BEGIN Selected passage

Looking at the third row where the RANGE_HI_KEY is 6, the EQ_ROWS are 106. So if we query for CustomerID = 6, this histogram tells us we should return 106 rows.

The DISTINCT_RANGE_ROWS is 2, so there is only one more CustomerID in this range (either 4 or 5). RANGE_ROWS is 214, so the other CustomerID should have 108 rows, but if there are more than 2 distinct values we won’t know any number besides the EQ_ROWS. So if we look up a range value that isn’t the RANGE_HI_KEY, we’ll estimate based on AVG_RANGE_ROWS.

Example #1: RANGE_HI_KEY

To see how these numbers are used, let’s look at a simple query against the Sales.Orders table.

--RANGE_HI_KEY and EQ_ROWS
SELECT 
	OrderID
FROM Sales.Orders so
WHERE
	so.CustomerID = 99;
GO

Since 99 is the RANGE_HI_KEY for its step, we just need to check the EQ_ROWS. This query should return 122 rows. Since 99 is the RANGE_HI_KEY for its step, we just need to check the EQ_ROWS. This query should return 122 rows.

So let’s look at the plan to confirm.

That’s the estimate the plan displays, and it’s accurate because I just updated my stats.

Example #2: AVG_RANGE_ROWS

Slightly different if we search for a value that is not the RANGE_HI_KEY for its step.

--RANGE_HI_KEY and AVG_RANGE_ROWS
SELECT 
	OrderID
FROM Sales.Orders so
WHERE
	so.CustomerID = 98;
GO

Each step is defined by its highest value. So if there is a step for 96 and 99, 98 is in the same step as 99. We don’t know the number of rows for any row in the step except for the RANGE_HI_KEY, so the estimate should be the value stored in AVG_RANGE_ROWS, 125.5.

The operator indicates an estimate of 126, but if we hover over it we can see the exact value of 125.5. We returned 127 rows. There are limitations here, but this is a pretty close estimate.

Exampled #3: Variables

We see a different behavior if we use a variable in the query.

--Variable Estimate
DECLARE @CustomerID INT = 99;

SELECT 
	OrderID
FROM Sales.Orders so
WHERE
	so.CustomerID = @CustomerID;
GO

The estimate is off. When we had the value inline, the optimizer “sniffed” that value to see how many rows to expect. It didn’t do the same for the local variable.

Since the optimizer doesn’t know what the value inside that variable is, it can’t use the histogram. It has to make an estimate based on the details at the table level instead of the step level.

I mentioned the All Density value earlier. It’s a measure of how unique a given column is. If you multiply that value by the number of rows in the table, you should get an average number of rows that would be returned for a given CustomerID.

--Calculated Estimate
DECLARE
	@density numeric(12,12) = 0.009183228,
	@all_density numeric (12,12) = 0.001508296,
	@rows int = 73595.

SELECT
	1.0/@all_density AS Distinct_CustomerID,
	@all_density * @rows AS Estimated_Rows;
GO

This matches the value of 111.003 from the execution plan. So this is a somewhat blind estimate for any CustomerID when the optimizer doesn’t know the value before compiling.

Sidenote on Example #3:

This didn’t calculate correctly for me at first. It caused much consternation as I did more reading to try to understand why the numbers didn’t match. I likely would have posted this blog some time ago without this issue.

END Selected passage
BEGIN Input data

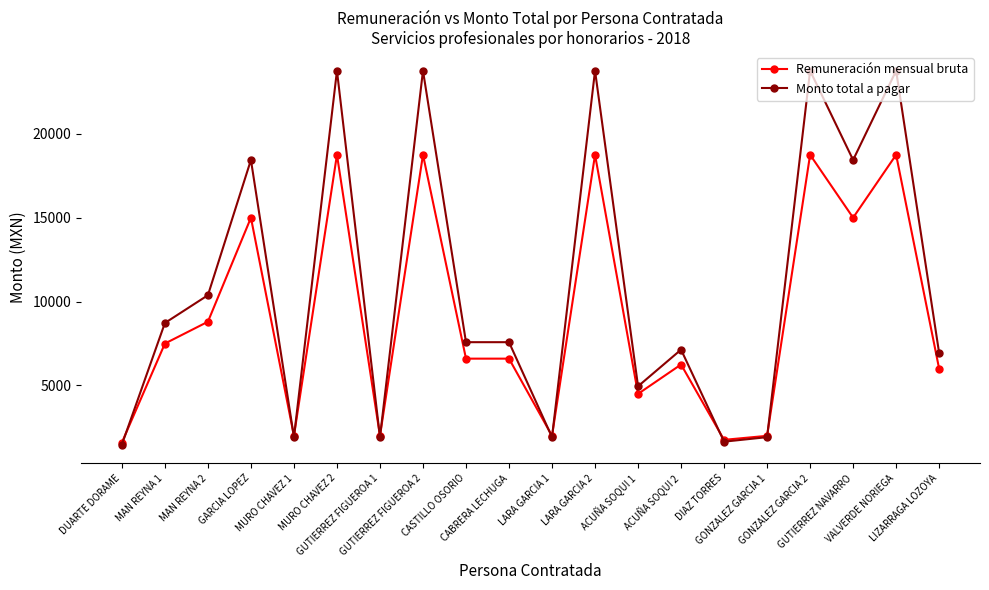

What is the maximum value for Monto total a pagar?

23761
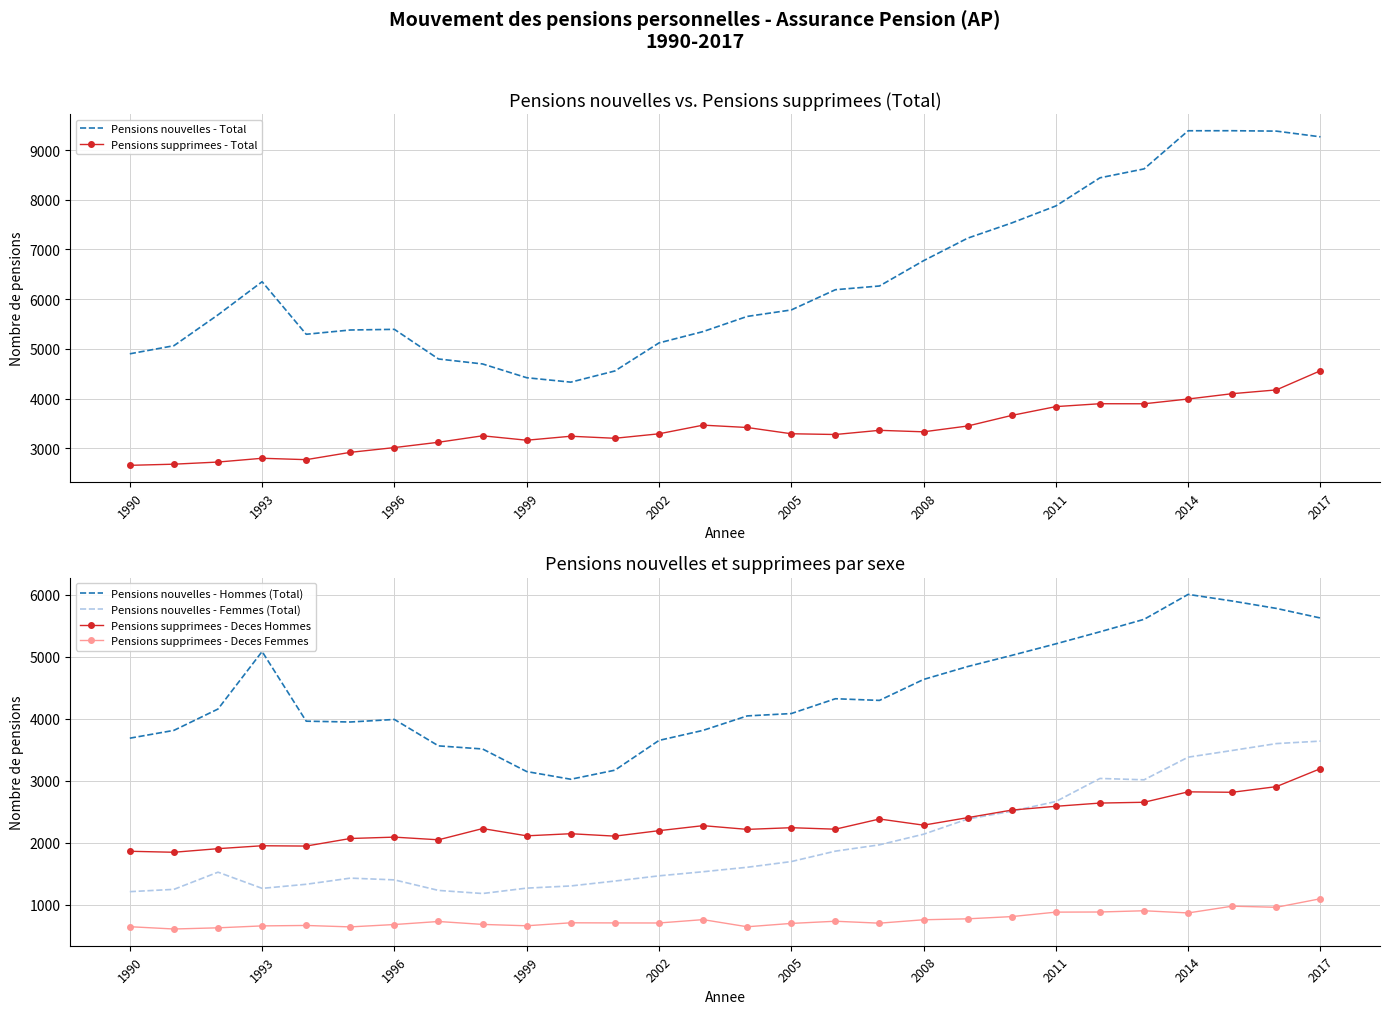

What is the highest value of the Pensions supprimees - Deces Hommes series?

3197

END Input data

Work instructions:
[A] Copy everything in the article on SQL Server histogram estimates from "Each step is" down to "in AVG_RANGE_ROWS, 125.5.".
[B] Write what comes next in the article on SQL Server histogram estimates, continuing on from its final sentence.

Numbered responses:
[A]
Each step is defined by its highest value. So if there is a step for 96 and 99, 98 is in the same step as 99. We don’t know the number of rows for any row in the step except for the RANGE_HI_KEY, so the estimate should be the value stored in AVG_RANGE_ROWS, 125.5.

[B]
Then I realized WideWorldImporters was created for SQL Server 2016. These statistics were created in SQL Server 2016, and were restored with the rest of the database on my instance of SQL Server 2022.

Maybe I should rebuild the index? Then I did. And now it works perfectly.

Something to keep in mind for your endeavors.

Exampled #4: RECOMPILE

If we add OPTION(RECOMPILE) to our query, the optimizer will sniff the local variable and

--Recompile to Sniff Local Variable
DECLARE @CustomerID INT = 99;

SELECT 
	OrderID
FROM Sales.Orders so
WHERE
	so.CustomerID = @CustomerID
OPTION(RECOMPILE);
GO

And now our estimate is accurate again. It’s good to understand this point because you may see a large difference if you use OPTION(RECOMPILE) with a query that depends on a local variable.

Range Estimates

With range seeks (inequality comparisons), things are a bit different. We’re not looking for a specific value, and we’ll use our statistics differently. And there is one issue I’d like to point out. Consider this query:

SELECT so.OrderID
FROM Sales.Orders so
WHERE
	so.CustomerID >= 1001;
GO

When I execute this, the estimate is very accurate.

We’re only off by 1 row, and I will happily accept. But how did the optimizer arrive here? Let’s look at the last group of steps in this statistic.

The RANGE_ROWS is useful to use here for this range seek. It will tell the optimizer how many rows to expect from each step, but it excludes the EQ_ROWS, which is the number of rows for the RANGE_HI_KEY itself. So, to estimate this we will need to include the EQ_ROWS and RANGE_ROWS for each of these steps. If you add the highlighted numbers, you’ll end up with 4204.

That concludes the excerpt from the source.